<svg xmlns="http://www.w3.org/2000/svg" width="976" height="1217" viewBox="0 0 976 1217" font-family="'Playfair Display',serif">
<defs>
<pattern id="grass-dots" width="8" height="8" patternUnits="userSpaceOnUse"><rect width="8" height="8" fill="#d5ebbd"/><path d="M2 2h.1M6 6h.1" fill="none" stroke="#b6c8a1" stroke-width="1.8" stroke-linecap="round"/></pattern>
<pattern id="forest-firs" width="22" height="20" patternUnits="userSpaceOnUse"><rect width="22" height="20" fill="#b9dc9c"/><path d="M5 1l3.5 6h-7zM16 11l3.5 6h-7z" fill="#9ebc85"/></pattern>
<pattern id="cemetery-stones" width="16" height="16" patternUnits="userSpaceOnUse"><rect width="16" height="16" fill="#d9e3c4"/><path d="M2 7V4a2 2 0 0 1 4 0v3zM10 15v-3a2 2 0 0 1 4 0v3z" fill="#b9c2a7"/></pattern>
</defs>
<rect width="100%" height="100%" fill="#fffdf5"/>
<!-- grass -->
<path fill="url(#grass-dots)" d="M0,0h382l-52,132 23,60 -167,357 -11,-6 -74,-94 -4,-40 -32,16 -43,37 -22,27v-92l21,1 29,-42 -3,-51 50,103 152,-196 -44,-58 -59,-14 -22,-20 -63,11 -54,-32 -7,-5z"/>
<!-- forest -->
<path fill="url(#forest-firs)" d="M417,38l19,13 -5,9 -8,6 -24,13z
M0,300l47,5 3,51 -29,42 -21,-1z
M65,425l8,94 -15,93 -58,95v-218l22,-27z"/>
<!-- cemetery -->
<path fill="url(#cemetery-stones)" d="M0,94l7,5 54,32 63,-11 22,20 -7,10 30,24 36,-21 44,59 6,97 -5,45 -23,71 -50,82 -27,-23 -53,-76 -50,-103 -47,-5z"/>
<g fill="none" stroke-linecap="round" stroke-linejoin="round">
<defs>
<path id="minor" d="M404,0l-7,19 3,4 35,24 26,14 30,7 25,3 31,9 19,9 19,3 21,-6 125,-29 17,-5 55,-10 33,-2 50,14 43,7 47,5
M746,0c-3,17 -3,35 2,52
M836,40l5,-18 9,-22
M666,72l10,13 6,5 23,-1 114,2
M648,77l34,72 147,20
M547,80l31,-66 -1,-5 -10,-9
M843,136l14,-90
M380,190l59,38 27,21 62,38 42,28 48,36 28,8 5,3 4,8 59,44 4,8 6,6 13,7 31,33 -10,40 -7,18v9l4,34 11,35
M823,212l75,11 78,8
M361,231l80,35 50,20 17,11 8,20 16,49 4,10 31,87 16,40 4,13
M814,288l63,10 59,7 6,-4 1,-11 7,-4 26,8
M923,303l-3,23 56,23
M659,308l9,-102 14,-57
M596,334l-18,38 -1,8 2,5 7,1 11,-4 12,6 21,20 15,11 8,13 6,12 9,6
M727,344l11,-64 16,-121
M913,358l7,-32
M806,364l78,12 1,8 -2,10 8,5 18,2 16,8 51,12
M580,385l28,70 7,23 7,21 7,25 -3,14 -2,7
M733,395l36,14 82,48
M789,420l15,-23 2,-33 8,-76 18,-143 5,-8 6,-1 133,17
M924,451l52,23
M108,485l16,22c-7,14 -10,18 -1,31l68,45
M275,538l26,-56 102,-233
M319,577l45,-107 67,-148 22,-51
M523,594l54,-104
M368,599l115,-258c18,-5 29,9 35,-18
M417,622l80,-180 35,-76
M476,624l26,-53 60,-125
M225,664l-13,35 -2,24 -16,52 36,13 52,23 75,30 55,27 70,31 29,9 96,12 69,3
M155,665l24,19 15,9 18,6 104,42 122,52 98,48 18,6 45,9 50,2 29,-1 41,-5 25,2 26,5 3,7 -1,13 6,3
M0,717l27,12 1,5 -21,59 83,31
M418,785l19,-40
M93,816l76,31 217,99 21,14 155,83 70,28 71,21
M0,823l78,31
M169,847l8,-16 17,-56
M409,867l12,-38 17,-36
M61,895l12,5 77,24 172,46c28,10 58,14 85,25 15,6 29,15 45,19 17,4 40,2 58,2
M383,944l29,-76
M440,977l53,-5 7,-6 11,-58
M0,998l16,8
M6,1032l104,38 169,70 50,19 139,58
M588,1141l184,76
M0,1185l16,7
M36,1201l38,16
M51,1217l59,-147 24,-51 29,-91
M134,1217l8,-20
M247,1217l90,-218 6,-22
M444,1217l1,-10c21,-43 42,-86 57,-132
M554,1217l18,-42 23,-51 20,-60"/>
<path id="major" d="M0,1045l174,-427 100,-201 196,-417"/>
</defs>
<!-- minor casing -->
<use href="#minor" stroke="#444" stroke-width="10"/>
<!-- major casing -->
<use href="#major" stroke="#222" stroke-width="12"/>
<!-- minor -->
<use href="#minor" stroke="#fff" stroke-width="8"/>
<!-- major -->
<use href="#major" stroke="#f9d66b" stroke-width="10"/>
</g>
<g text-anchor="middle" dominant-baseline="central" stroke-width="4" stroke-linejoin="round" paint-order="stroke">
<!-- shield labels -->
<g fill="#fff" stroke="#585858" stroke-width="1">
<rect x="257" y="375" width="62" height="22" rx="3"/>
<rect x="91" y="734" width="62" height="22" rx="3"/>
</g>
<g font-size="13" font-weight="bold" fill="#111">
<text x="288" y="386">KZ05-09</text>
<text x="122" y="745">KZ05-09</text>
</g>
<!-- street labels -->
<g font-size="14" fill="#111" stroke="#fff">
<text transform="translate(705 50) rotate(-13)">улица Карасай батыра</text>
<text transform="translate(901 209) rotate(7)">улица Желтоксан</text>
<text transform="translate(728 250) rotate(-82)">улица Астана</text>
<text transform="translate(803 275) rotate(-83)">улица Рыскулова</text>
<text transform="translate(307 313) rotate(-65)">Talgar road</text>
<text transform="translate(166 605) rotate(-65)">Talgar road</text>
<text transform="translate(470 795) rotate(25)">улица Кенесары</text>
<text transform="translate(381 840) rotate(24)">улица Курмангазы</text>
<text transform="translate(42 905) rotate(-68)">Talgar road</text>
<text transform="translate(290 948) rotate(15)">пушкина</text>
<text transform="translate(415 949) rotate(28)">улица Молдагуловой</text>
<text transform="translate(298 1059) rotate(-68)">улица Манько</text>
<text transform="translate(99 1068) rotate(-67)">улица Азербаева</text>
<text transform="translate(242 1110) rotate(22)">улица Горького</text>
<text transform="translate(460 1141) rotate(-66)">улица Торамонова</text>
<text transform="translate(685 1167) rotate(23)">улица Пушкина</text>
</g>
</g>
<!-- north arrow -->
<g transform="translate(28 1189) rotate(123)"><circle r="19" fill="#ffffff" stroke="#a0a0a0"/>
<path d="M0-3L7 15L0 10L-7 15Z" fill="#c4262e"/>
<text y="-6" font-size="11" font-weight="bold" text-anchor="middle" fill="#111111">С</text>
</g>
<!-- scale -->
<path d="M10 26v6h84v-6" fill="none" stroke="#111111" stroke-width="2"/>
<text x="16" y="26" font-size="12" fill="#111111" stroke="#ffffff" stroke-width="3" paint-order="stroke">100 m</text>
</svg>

■ **EXERCISE PROMPT**: Filter the records down to the lines containing the word "bold", and copy those.

■ **COMPLETED EXERCISE**:
<g font-size="13" font-weight="bold" fill="#111">
<text y="-6" font-size="11" font-weight="bold" text-anchor="middle" fill="#111111">С</text>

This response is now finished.